Overview
Arjan Brussee, co-founder of Guerrilla Games and former technical director at Epic Games, has left the American studio to develop a new game engine he calls "the Immense Engine." The engine is positioned as a fully European alternative to Unreal Engine and Unity, built from the ground up around artificial intelligence.
Brussee revealed his plans on the Dutch tech podcast De Technoloog, describing a vision for engine development that incorporates AI agents as core modules, with large language models integrated directly into the software framework. [1]
What the Immense Engine Does
Unlike existing engines designed for manual workflows, the Immense Engine will use AI agents as fundamental building blocks. Brussee stated, according to translated remarks reported by Video Games Chronicle: "If you are smart and know how to put a good framework of AI agents to work, you can do the work of ten or fifteen people." He added that "the rise of AI means that we need to approach the development of this kind of crucial software differently." [2]
The engine is explicitly designed to be AI-native, meaning large language models are not bolted on as an afterthought but are integrated directly into the engine's architecture. This approach could dramatically reduce the number of developers needed to create games, simulations, or other real-time 3D applications.
European Sovereignty Play
The Immense Engine is explicitly framed as a matter of European technological independence. "No one is currently making an engine that is fully European-hosted, built by Europeans, and complies with European rules and guidelines," Brussee said. [1]
He is developing the project through a Dutch startup, with applications intended to extend well beyond gaming into defence and logistics — sectors where European data sovereignty and regulatory compliance carry particular weight. [3]
The announcement comes amid a broader European push to reduce reliance on American technology platforms. Gizmodo noted that the French government recently began transitioning from Windows to Linux, part of a growing pattern of digital sovereignty efforts across the continent. [1]
Credibility and Caution
Brussee's credentials lend weight to the undertaking. He co-founded Guerrilla Games, the Amsterdam-based studio behind the Killzone and Horizon series, and spent years at Epic Games working on Fortnite and Unreal Engine as technical director. He also co-created Jazz Jackrabbit with Epic's Tim Sweeney in the 1990s. [2][3]

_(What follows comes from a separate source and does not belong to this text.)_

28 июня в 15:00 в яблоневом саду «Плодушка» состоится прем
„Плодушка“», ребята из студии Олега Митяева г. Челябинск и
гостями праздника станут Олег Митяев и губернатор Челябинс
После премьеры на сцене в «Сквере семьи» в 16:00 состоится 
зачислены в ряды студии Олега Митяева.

Still, no launch date, technical specifications, or funding details have been disclosed. European game engines have struggled historically — Germany's CryEngine, associated with the Far Cry franchise, never achieved broad adoption outside first-person shooters. Whether the Immense Engine can overcome similar challenges remains an open question, though Brussee's track record on both sides of the Atlantic gives the effort a foundation few competitors could claim. [1]
Tradeoffs and Open Questions
- No technical details yet: No information on rendering pipelines, physics systems, or supported platforms has been released.
- Funding unknown: It is unclear whether the project is self-funded, venture-backed, or supported by European grants.
- Market adoption: Unreal Engine and Unity have massive ecosystems of developers, assets, and training materials. A new engine, even with AI advantages, faces a steep adoption curve.
- AI reliability: AI agents in game development are still experimental. Hallucinations, unpredictable behavior, and quality control remain unsolved problems in production environments.
Bottom Line
Arjan Brussee's Immense Engine is a credible attempt to build a European, AI-native alternative to Unreal Engine and Unity. The combination of a veteran developer, a clear sovereignty angle, and an AI-first architecture makes it worth watching. But until concrete technical specifications, a release timeline, and funding details emerge, it remains a promising concept rather than a proven product.